Stored rows
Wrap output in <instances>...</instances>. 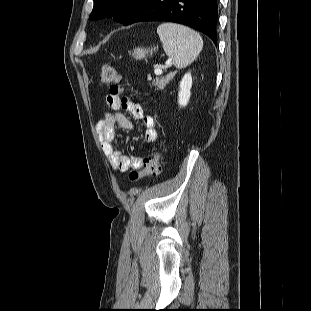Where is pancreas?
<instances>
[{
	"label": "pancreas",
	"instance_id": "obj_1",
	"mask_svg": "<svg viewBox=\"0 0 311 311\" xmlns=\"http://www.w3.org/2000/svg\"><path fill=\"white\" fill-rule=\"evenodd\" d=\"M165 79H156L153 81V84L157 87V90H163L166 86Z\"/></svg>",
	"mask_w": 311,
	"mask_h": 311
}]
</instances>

==

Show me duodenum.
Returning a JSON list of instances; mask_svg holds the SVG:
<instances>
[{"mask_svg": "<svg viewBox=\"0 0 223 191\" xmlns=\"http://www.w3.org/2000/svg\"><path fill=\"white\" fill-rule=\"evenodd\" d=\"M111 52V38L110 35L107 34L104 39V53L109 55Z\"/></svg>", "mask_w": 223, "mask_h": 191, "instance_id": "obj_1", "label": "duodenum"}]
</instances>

---

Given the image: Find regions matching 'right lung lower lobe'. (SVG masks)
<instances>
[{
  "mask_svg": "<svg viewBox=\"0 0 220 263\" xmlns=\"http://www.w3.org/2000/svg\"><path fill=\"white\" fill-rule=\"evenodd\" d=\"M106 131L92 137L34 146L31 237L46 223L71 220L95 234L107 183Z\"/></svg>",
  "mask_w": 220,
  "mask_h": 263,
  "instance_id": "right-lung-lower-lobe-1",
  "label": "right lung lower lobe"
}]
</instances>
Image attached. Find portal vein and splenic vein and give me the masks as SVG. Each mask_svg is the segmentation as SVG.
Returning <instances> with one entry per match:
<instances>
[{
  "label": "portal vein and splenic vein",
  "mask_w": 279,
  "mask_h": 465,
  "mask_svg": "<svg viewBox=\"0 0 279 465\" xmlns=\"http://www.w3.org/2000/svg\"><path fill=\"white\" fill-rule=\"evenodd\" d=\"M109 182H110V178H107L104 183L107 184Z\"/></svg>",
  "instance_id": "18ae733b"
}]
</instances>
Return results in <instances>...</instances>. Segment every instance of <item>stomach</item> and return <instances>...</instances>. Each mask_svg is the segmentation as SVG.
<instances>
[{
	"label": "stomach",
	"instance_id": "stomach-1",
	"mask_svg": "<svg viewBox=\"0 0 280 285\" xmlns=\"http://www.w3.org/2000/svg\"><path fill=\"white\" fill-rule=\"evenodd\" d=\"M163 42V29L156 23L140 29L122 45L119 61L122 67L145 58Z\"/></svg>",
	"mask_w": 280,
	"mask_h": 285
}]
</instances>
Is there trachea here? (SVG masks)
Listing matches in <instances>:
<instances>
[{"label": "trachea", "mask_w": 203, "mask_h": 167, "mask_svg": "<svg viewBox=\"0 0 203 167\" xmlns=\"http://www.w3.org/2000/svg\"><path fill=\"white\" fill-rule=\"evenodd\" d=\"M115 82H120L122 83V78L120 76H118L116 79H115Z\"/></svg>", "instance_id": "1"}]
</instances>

Goal of the exercise
Count the lines in the listing above that contain the string "lower", matching case exactly. Reply with the number alone.

Result of this exercise
3